As the leading cause of lung cancer and COPD, quitting smoking is an easily preventable solution to immediately improve lung health, respiratory response and overall health. Though this is much easier said than done, the benefits of quitting are massive.
2. Avoid Pollution
This one is a bit more difficult than quitting smoking (not saying quitting smoking is easy), but depending on where you live and work, it might not be possible to avoid pollution and their contaminants. Beijing, China’s Air Quality Index (AQI) for 2019 so far is at 82, which is down from 168 in 2014 and considered only moderately dangerous to breath while Los Angeles, which is often cited as one of the most polluted city in the United States, has an annual average AQI of 49, just under the scale maximum of 50 for good. Even cities that usually have good air quality can experience a spike of pollution from seasonal allergens or nearby fires.
But even if you live in one of these more polluted cities, there are some techniques that will help reduce your exposure to harmful contaminants.
- Air Fresheners and laundry detergents can have noxious chemicals in them that linger as synthetic fragrances in clothing, so try to use eco-friendly, organic brands as much as possible.

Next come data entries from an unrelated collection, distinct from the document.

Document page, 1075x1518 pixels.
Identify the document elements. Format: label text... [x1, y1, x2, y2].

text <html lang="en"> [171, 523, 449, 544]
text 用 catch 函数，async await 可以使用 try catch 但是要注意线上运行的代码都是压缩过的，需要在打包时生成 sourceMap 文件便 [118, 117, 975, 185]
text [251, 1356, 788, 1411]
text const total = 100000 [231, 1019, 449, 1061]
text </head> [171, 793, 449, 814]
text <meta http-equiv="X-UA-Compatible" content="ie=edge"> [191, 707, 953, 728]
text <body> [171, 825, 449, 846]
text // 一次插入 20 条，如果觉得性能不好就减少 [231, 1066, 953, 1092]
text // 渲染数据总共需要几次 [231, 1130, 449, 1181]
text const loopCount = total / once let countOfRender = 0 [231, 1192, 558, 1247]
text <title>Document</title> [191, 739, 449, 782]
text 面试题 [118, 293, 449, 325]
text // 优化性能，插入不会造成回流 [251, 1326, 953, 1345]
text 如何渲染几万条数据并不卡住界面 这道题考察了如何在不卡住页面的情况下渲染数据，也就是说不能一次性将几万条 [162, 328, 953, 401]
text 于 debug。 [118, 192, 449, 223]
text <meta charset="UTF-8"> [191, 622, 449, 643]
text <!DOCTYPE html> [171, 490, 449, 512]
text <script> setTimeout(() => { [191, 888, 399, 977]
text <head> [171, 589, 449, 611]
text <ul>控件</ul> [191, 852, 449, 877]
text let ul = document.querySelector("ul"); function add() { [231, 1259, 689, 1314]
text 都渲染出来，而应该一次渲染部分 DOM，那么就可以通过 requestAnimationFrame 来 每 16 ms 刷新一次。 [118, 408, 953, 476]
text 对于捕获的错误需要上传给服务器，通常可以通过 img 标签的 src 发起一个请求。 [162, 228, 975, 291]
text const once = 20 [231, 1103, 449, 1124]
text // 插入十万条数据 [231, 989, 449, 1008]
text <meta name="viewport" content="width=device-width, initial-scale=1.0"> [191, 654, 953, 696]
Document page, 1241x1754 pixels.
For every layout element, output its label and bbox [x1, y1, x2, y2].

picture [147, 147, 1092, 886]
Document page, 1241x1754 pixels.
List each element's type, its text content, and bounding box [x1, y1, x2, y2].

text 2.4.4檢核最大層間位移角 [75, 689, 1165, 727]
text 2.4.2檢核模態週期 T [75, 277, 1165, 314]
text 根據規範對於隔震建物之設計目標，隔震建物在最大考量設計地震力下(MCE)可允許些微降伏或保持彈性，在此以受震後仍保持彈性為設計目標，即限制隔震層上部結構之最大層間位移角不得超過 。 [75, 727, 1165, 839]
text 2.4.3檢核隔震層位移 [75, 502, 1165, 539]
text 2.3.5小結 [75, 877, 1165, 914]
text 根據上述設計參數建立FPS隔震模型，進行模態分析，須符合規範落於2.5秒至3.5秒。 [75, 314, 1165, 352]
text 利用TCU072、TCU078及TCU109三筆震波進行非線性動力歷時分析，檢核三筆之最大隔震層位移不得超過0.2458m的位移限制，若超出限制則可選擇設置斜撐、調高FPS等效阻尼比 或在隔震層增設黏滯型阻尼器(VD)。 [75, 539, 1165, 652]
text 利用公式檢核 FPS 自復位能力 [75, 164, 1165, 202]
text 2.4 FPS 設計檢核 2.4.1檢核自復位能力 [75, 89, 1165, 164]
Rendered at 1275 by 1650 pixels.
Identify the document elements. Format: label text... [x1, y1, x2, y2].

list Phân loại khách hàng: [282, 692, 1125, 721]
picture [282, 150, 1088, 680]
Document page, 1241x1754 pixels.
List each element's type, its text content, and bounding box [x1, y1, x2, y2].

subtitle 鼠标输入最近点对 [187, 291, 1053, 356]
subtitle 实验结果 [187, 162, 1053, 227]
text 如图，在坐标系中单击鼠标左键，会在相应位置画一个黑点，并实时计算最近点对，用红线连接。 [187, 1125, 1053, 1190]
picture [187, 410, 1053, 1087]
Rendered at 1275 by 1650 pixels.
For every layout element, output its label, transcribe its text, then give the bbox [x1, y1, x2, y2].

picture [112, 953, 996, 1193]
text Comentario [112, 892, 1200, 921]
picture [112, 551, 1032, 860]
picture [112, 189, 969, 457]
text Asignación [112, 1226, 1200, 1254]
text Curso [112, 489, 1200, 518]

- Check daily particle levels in your city on the World Air Quality index to see if pollution is at dangerous levels (anything over 100 is considered dangerous).
- If pollution is over 100, remain indoors and reduce exertion levels. This is particularly important for those with asthma, COPD or lung disease, and the very young and old.
3. Improve Indoor Air Quality
Unfortunately, escaping from harmful pollutants outside isn’t always as simple as going to your safe haven at home. Paints, disinfectants, cosmetics, degreasing agents, glues and a variety of other household items all release volatile organic compounds (VOCs) including benzene, ethylene glycol, formaldehyde, and methylene chloride which can all be damaging to the lungs. The best way to combat these harmful, invisible gases are to add 2 indoor plants like ferns, aloe vera, ivy and draceana for every 100 sqft of your home. Doing this while reducing the usage of harsh cleaners and aerosol sprays should drastically reduce the number of contaminants you breathe in on a daily basis. And remember to change your air filters on your furnace and/or air conditioner regularly!
4. Eat Lung-Healthy Foods and get your vitamin D
- Drinking plenty of water contributes to healthy mucus consistency and flow, allowing the lungs to dispel harmful microbes
- Green, leafy vegetables like broccoli, kale, spinach, and cauliflower (to name a few), all have significant amounts of antioxidants that can not only help fight inflammation but can also cleanse the lungs.
- Black beans and lentils are high in folate, a B vitamin that has been known to help with COPD. In particular, it helps in reducing the breathlessness that comes with this condition.
- Additionally, getting the proper multivitamins, including Vitamin D as well as organic anti-inflammatory compounds like quercetin, bromelain and boswellia have all been found to contribute to lung health and reduce asthma and allergy symptoms.
Obesity is often overlooked as a major cause of pulmonary lung diseases and COPD, but is often cited in medical journals as one of the leading causes of asthma, COPD and sleep apnea. Diet is often cited as the best way to avoid obesity but exercise and its benefits have a multiplying affect on lung health. Aerobic exercises like dancing, running and swimming can increase lung capacity and the strength of muscles surrounding the lungs, though always consult a physician first to ensure that you’re healthy enough to start an exercise plan.
These numerous changes might seem daunting at first to accomplish but slow, methodical daily adjustments can have drastic effects on your health and the health of your loved ones.
As always, thanks for visiting Blue Echo Care and have a great day.